> [SELECTED TEXT]:
Rabies in Indiana and World Rabies Day
There were 40 confirmed cases of rabies in Indiana in 2009. 39 bats, one human. That human, a 43 year old man, died of the disease.
If 39/40 cases of rabies in 2009 occurred in bats, why does Indiana require rabies vaccination of domestic dogs and cats?
Ah, there’s the key.
The answer, of course, is that vaccinated cats and dogs serve as a primary level of human protection from rabid wildlife, including bats.
IN SUMMARY: Vaccinate every cat and dog, and you will prevent (most) of the spread of rabies from wild animals to humans.
From the World Rabies Day website, www.worldrabiesday.org:
“Despite being 100% preventable, one person dies from rabies every ten minutes. It is estimated that 52,560 people die worldwide from rabies each year. Children are particularly at risk, with almost half of all rabies deaths occurring in children under 15 years. The main source of human exposure to rabies, especially in children, is from dogs. Rabies can be transmitted from dogs not vaccinated against the disease. Vaccination tends to be neglected in many parts of the world.”
Now, back to World Rabies Day in the USA, where the Centers for Disease Control (CDC) has declared the USA free of domestic canine rabies. That’s domestic canine only.
In 2009, there were 6,994 confirmed cases of rabies in the United States. That number included 300 wild (unvaccinated) cats, 81 wild (unvaccinated) dogs, 2,327 raccoons, 1,625 bats, 504 skunks, and 88 foxes.
The take home message of World Rabies Day is this: rabies is still present in Indiana, and the only reason we don’t see the disease in more humans is because we vaccinate our cats and dogs. If your unvaccinated dog or cat is exposed to a rabid animal, not only may your beloved pet become infected, but you and your family may be at risk as well.
Protect yourself, protect your children, protect your pets. All it takes is one simple yearly vaccine to prevent rabies in your cat or dog, and keep the US rabies free. Celebrate World Rabies Day the way it was intended, by vaccinating your pets. Please call Leo’s Pet Care at 317-721-7387 right now and get it done.

> [TASK GOAL]:
Repeat the stretch of the rabies post from "Protect yourself, protect" through "get it done." word for word. This listing was gathered from a different source.

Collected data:
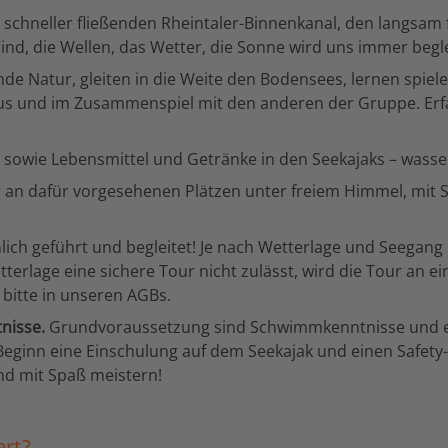
 schneller fließenden Rheintaler-Binnenkanal, den langsam
nd, die Wellen, das Wetter, die Sonne wird uns immer beglei
de Natur, gleiten in die Weite den Bodensees, lernen spiel
 und im Zusammenspiel mit den anderen der Gruppe. Erfah
sowie Lebensmittel und Getränke in den Seekajaks – wasser
 an dafür vorgesehenen Plätzen unter freiem Himmel, mit S
ich geführt und begleitet! Je nach Wetterlage und Seegang 
 Wetterlage eine sichere Tour nicht zulässt, wird die Tour a
bitte in unseren AGBs.
nisse.
Grundvoraussetzung sind Schwimmkenntnisse und ei
Beginn eine Einschulung auf dem Seekajak und einen Safety
und mit Spaß meistern!
ert?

> [OUTPUT OF THE TASK]:
Protect yourself, protect your children, protect your pets. All it takes is one simple yearly vaccine to prevent rabies in your cat or dog, and keep the US rabies free. Celebrate World Rabies Day the way it was intended, by vaccinating your pets. Please call Leo’s Pet Care at 317-721-7387 right now and get it done.